* **Task instructions**: In the copy, include every entry exactly but none of its images.

§

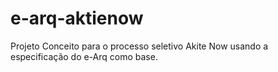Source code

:# e-arq-aktienow
Projeto Conceito para o processo seletivo Akite Now usando a especificação do e-Arq como base. 
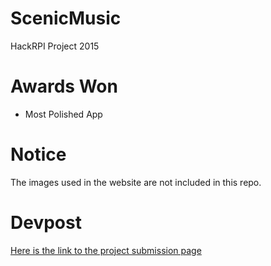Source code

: # ScenicMusic
HackRPI Project
2015

# Awards Won
* Most Polished App

# Notice
The images used in the website are not included in this repo.

# Devpost
[Here is the link to the project submission page](http://devpost.com/software/scenicmusic)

§

* **Answer area**:
Source code

:# e-arq-aktienow
Projeto Conceito para o processo seletivo Akite Now usando a especificação do e-Arq como base. 
Source code

: # ScenicMusic
HackRPI Project
2015

# Awards Won
* Most Polished App

# Notice
The images used in the website are not included in this repo.

# Devpost
[Here is the link to the project submission page](http://devpost.com/software/scenicmusic)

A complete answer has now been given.